Background: Cardiac pacing is an effective and common treatment for the management of patients suffering with symptomatic bradycardia. Typically endocardial pacemaker leads in the ventricle are placed within the apex due to the ease of positioning and long-term stability. Nevertheless several trials have suggested right ventricular (RV) pacing may have a deleterious effects on left ventricular (LV) structure and systolic function, resulting in an increased risk of heart failure and death. 
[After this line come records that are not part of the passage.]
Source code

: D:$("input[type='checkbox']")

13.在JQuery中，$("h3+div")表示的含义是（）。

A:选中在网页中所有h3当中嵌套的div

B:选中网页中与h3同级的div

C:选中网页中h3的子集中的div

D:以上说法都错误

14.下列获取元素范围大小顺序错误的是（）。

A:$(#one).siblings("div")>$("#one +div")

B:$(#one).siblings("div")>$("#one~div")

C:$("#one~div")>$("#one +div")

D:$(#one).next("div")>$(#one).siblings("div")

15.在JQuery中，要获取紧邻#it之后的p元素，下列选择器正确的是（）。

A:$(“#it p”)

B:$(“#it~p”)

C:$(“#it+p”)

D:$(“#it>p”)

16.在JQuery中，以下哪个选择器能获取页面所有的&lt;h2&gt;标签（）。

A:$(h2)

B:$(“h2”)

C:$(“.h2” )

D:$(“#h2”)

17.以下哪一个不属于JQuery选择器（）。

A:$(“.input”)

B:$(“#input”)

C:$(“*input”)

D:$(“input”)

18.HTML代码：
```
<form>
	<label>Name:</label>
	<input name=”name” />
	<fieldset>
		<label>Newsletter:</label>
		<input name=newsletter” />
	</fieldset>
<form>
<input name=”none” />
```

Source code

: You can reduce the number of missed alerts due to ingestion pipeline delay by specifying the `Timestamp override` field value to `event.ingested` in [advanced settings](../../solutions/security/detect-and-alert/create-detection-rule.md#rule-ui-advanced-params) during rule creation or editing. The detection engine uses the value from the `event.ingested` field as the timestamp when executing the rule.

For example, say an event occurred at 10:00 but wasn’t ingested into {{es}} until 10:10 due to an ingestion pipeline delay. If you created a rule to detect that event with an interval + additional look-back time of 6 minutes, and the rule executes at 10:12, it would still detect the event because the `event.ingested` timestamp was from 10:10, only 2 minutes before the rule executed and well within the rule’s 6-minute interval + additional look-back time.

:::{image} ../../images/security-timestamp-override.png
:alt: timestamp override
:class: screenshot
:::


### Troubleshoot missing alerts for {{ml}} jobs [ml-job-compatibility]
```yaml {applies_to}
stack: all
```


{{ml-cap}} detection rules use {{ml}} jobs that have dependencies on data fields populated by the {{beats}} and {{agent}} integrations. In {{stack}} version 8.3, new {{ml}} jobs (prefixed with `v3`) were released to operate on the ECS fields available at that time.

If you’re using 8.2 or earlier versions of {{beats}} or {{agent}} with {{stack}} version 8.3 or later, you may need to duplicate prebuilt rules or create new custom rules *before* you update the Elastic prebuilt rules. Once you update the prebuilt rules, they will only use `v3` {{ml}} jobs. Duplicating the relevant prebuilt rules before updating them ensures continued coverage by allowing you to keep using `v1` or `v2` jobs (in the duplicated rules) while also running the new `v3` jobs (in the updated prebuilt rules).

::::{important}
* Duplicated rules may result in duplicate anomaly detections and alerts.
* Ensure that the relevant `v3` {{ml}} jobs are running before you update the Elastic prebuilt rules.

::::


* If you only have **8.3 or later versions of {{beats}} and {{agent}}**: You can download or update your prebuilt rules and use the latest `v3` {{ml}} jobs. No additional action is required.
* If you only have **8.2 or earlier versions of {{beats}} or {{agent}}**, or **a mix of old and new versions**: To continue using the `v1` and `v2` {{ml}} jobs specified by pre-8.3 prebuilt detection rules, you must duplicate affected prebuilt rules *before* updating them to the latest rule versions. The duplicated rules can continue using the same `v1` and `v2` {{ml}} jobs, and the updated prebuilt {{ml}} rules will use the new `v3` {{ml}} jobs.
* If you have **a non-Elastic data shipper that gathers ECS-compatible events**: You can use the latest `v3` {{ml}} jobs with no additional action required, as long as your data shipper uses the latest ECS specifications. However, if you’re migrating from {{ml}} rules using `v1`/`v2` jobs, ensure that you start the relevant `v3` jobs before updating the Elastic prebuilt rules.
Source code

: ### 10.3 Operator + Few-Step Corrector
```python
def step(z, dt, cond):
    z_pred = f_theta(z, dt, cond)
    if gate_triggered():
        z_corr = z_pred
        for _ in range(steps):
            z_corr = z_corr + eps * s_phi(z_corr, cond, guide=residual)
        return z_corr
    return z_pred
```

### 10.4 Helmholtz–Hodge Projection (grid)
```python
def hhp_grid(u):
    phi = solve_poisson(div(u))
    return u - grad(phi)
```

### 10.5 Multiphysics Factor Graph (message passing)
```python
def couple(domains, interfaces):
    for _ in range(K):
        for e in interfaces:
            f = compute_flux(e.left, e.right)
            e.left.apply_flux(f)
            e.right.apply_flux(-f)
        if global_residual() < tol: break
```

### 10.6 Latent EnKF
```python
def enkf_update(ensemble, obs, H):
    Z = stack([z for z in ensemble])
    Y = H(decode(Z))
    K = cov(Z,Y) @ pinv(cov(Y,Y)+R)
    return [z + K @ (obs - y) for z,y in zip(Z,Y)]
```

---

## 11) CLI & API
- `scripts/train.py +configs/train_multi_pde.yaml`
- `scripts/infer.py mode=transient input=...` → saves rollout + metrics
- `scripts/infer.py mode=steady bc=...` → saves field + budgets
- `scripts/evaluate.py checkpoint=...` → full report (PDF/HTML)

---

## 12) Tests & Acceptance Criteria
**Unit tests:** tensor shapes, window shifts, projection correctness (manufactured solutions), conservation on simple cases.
It is hypothesised RV pacing induces mechanical dyssynchrony, in turn causing LV dysfunction, although the specific cause of the detrimental effect is currently unknown. Furthermore, it is unknown whether the induced mechanical dyssynchrony follows a predictable pattern amongst pacemaker patients across LV regions. 

Purpose: To compare intrinsic LV contraction with regional contractility induced by acute RV pacing in patients with bradycardia pacemakers using 2-dimensional (2D) speckle-tracking strain imaging and ejection fraction response. 

Methods: The study group consisted of a subgroup of 26 consecutive patients recruited to an observational cohort study of patients with implanted bradycardia pacemakers in a single tertiary centre. Patients were assessed 6 weeks post pacemaker implant, had sufficient quality images for analysis, and all had underlying intrinsic rhythm. 2D echocardiographic datasets were collected during periods of intrinsic rhythm and after 1 minute of forced RV apical pacing in a synchronous mode where possible. Regional contractility was assessed by 2-dimensional speckle-tracking strain imaging for each dataset. Ejection fraction was calculated using Simpson’s Biplane method. 

Results: An acute decrease in regional strain was observed in most LV regions during RV apical pacing compared to intrinsic rhythm. Regional strain measures were significantly reduced during RV pacing in the basal anteroseptum (-9.8±6.7% vs -14.0±6.26% respectively; p=0.009), apical septum (-15.9±5.9% vs -19.9±4.5% respectively; p=0.005), mid inferior (-13.6±5.7% vs -17.5±3.5% respectively; p=0.005), apical inferior (-14.0±7.0 vs -17.8±4.4 respectively; p=0.006), and apex (-14.0±3.9% vs -16.6±4.1% respectively; p=0.05). These reductions did not cause a difference in overall global longitudinal strain (-13.3±2.5% vs -14.5±2.8%; p=0.15). 

Ejection fraction response was reduced during RV apical pacing compared with intrinsic rhythm (from 56±6% vs 53±6%; p<0.001). This was driven by a difference in LV end systolic volume (65.1±21.6mls vs 58.5±16.8mls; p=0.003), without a change in end diastolic volume. 

Conclusion: Pacemaker patients display regional reductions in LV function after an acute period of RV pacing. This supports the theory that RV pacing directly contributes to LV dysfunction. Future research to risk stratify pacemaker patients and select lead site prior to implantation should include regional assessment as well as global LV systolic function parameters.